Violation du RGPD par l’employeur : absence de droit automatique à réparation pour le salarié - Contrat de travail

Violation du RGPD par l’employeur : absence de droit automatique à réparation pour le salarié

Le 24 juin 2026, la chambre sociale de la Cour de cassation a rendu un arrêt marquant une intersection entre le droit des données personnelles et l’indemnisation du préjudice allégué par un salarié. Cet événement fait suite à l’entrée en vigueur du règlement (UE) 2016/679, communément appelé « RGPD », le 25 mai 2018, qui a renforcé les droits des salariés concernant le traitement de leurs données personnelles.

Les faits concernent le licenciement d’un salarié, qui avait été accusé d’avoir délibérément cliqué sur un lien suspect lors d’une campagne de sensibilisation contre le phishing, et d’avoir utilisé des insultes comme identifiants. Contestant son licenciement, le salarié a demandé des dommages et intérêts, arguant que son employeur avait violé le RGPD en traitant ses données personnelles sans consentement.

La cour d’appel a confirmé la légitimité du licenciement tout en accordant des dommages et intérêts au salarié pour exécution déloyale du contrat de travail, en raison de la violation du RGPD. Cependant, l’employeur a contesté cette décision, affirmant que la cour avait violé l’article 1240 du code civil en considérant que la violation du RGPD entraînait nécessairement un préjudice.

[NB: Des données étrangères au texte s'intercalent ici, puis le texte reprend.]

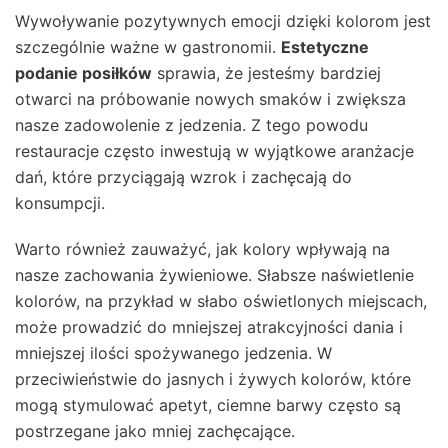
Wywoływanie pozytywnych emocji dzięki kolorom jest
szczególnie ważne w gastronomii.
Estetyczne
podanie posiłków
sprawia, że jesteśmy bardziej
otwarci na próbowanie nowych smaków i zwiększa
nasze zadowolenie z jedzenia. Z tego powodu
restauracje często inwestują w wyjątkowe aranżacje
dań, które przyciągają wzrok i zachęcają do
konsumpcji.
Warto również zauważyć, jak kolory wpływają na
nasze zachowania żywieniowe. Słabsze naświetlenie
kolorów, na przykład w słabo oświetlonych miejscach,
może prowadzić do mniejszej atrakcyjności dania i
mniejszej ilości spożywanego jedzenia. W
przeciwieństwie do jasnych i żywych kolorów, które
mogą stymulować apetyt, ciemne barwy często są
postrzegane jako mniej zachęcające.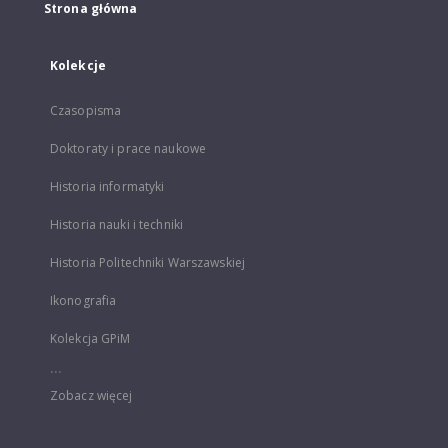
Strona główna
Kolekcje
Czasopisma
Doktoraty i prace naukowe
Historia informatyki
Historia nauki i techniki
Historia Politechniki Warszawskiej
Ikonografia
Kolekcja GPiM
...
Zobacz więcej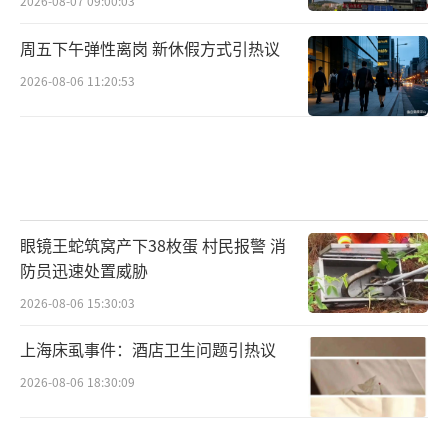
2026-08-07 09:00:03
周五下午弹性离岗 新休假方式引热议
2026-08-06 11:20:53
眼镜王蛇筑窝产下38枚蛋 村民报警 消
防员迅速处置威胁
2026-08-06 15:30:03
上海床虱事件：酒店卫生问题引热议
2026-08-06 18:30:09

La Cour de cassation a tranché en affirmant que la simple violation du RGPD ne confère pas automatiquement un droit à réparation. Elle a précisé qu’il appartient à la cour d’appel de déterminer si la violation a causé un dommage matériel ou moral au salarié.

Cet arrêt s’inscrit dans un contexte où le principe du préjudice nécessaire est en recul. Bien que la décision ne prive pas les salariés de la possibilité d’obtenir réparation en cas de préjudice dû à une violation du RGPD, elle soulève des questions, notamment dans des contextes disciplinaires.

Pour illustrer la tendance actuelle, plusieurs décisions récentes de la chambre sociale montrent que le versement de dommages est de plus en plus conditionné à la démonstration d’un préjudice réel subi par le salarié.